▶ [TASK STATEMENT]: What follows is a set of entries. Repeat them exactly, but not their pictures.

--------

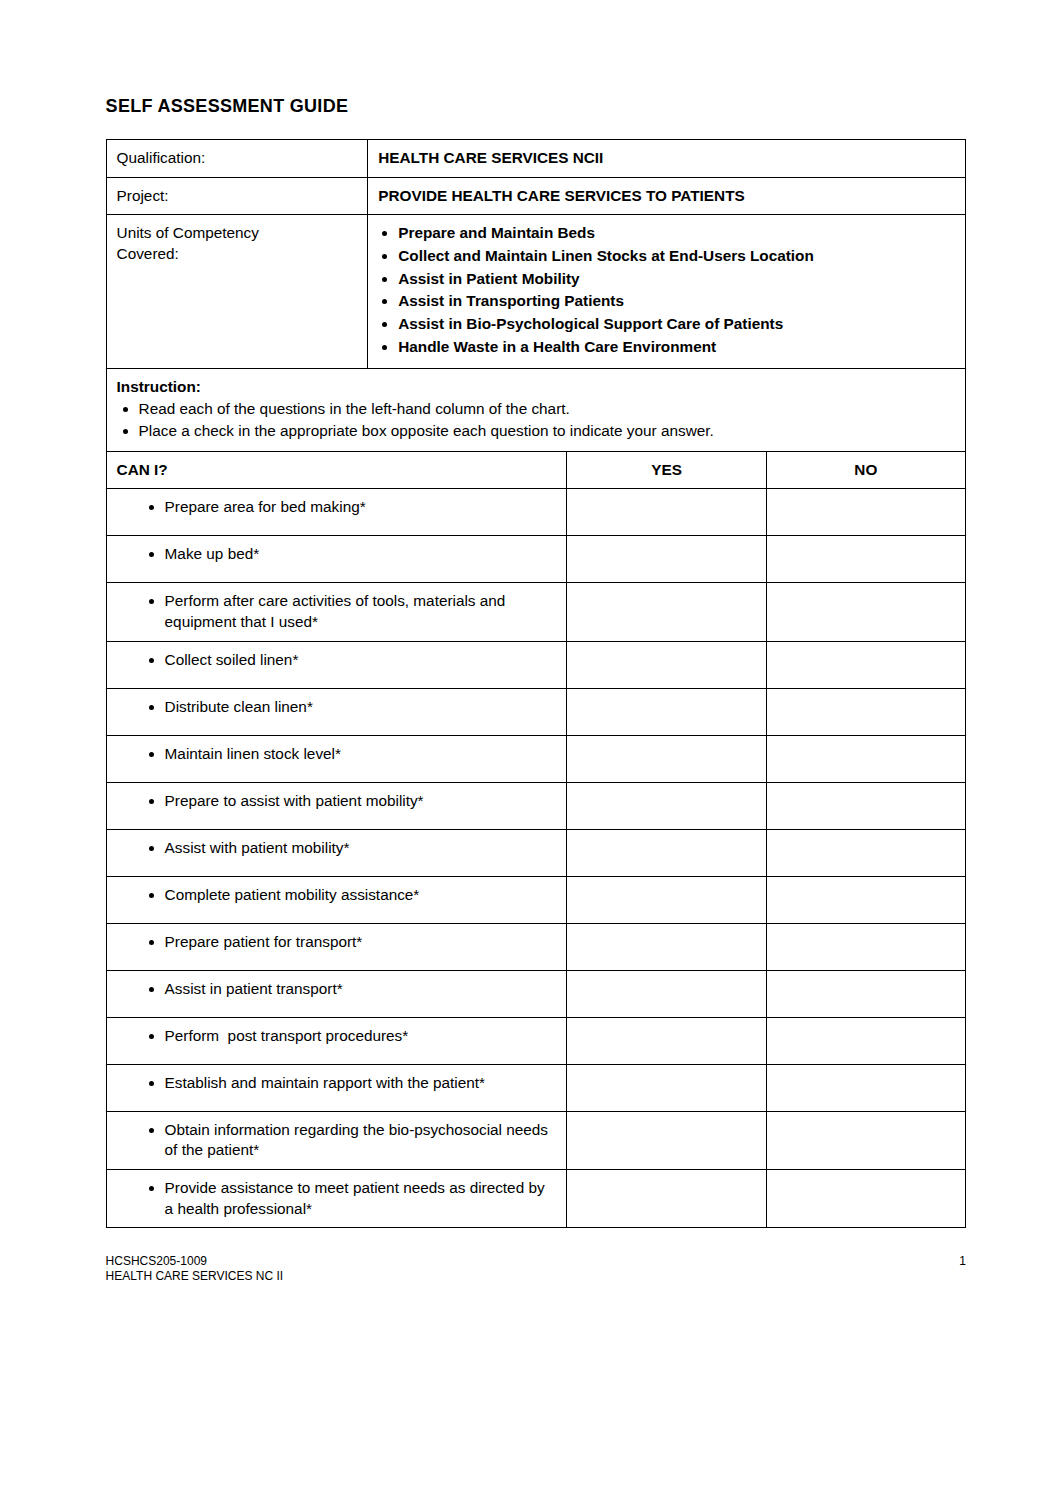SELF ASSESSMENT GUIDE
| Qualification: | HEALTH CARE SERVICES NCII |
| Project: | PROVIDE HEALTH CARE SERVICES TO PATIENTS |
| Units of Competency Covered: | Prepare and Maintain Beds Collect and Maintain Linen Stocks at End-Users Location Assist in Patient Mobility Assist in Transporting Patients Assist in Bio-Psychological Support Care of Patients Handle Waste in a Health Care Environment |
| Instruction: Read each of the questions in the left-hand column of the chart. Place a check in the appropriate box opposite each question to indicate your answer. |
| CAN I? | YES | NO |
| Prepare area for bed making* | | |
| Make up bed* | | |
| Perform after care activities of tools, materials and equipment that I used* | | |
| Collect soiled linen* | | |
| Distribute clean linen* | | |
| Maintain linen stock level* | | |
| Prepare to assist with patient mobility* | | |
| Assist with patient mobility* | | |
| Complete patient mobility assistance* | | |
| Prepare patient for transport* | | |
| Assist in patient transport* | | |
| Perform post transport procedures* | | |
| Establish and maintain rapport with the patient* | | |
| Obtain information regarding the bio-psychosocial needs of the patient* | | |
| Provide assistance to meet patient needs as directed by a health professional* | | |
HCSHCS205-1009
HEALTH CARE SERVICES NC II 1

--------

▶ [TASK ANSWER]:
SELF ASSESSMENT GUIDE
| Qualification: | HEALTH CARE SERVICES NCII |
| Project: | PROVIDE HEALTH CARE SERVICES TO PATIENTS |
| Units of Competency Covered: | Prepare and Maintain Beds Collect and Maintain Linen Stocks at End-Users Location Assist in Patient Mobility Assist in Transporting Patients Assist in Bio-Psychological Support Care of Patients Handle Waste in a Health Care Environment |
| Instruction: Read each of the questions in the left-hand column of the chart. Place a check in the appropriate box opposite each question to indicate your answer. |
| CAN I? | YES | NO |
| Prepare area for bed making* | | |
| Make up bed* | | |
| Perform after care activities of tools, materials and equipment that I used* | | |
| Collect soiled linen* | | |
| Distribute clean linen* | | |
| Maintain linen stock level* | | |
| Prepare to assist with patient mobility* | | |
| Assist with patient mobility* | | |
| Complete patient mobility assistance* | | |
| Prepare patient for transport* | | |
| Assist in patient transport* | | |
| Perform post transport procedures* | | |
| Establish and maintain rapport with the patient* | | |
| Obtain information regarding the bio-psychosocial needs of the patient* | | |
| Provide assistance to meet patient needs as directed by a health professional* | | |
HCSHCS205-1009
HEALTH CARE SERVICES NC II 1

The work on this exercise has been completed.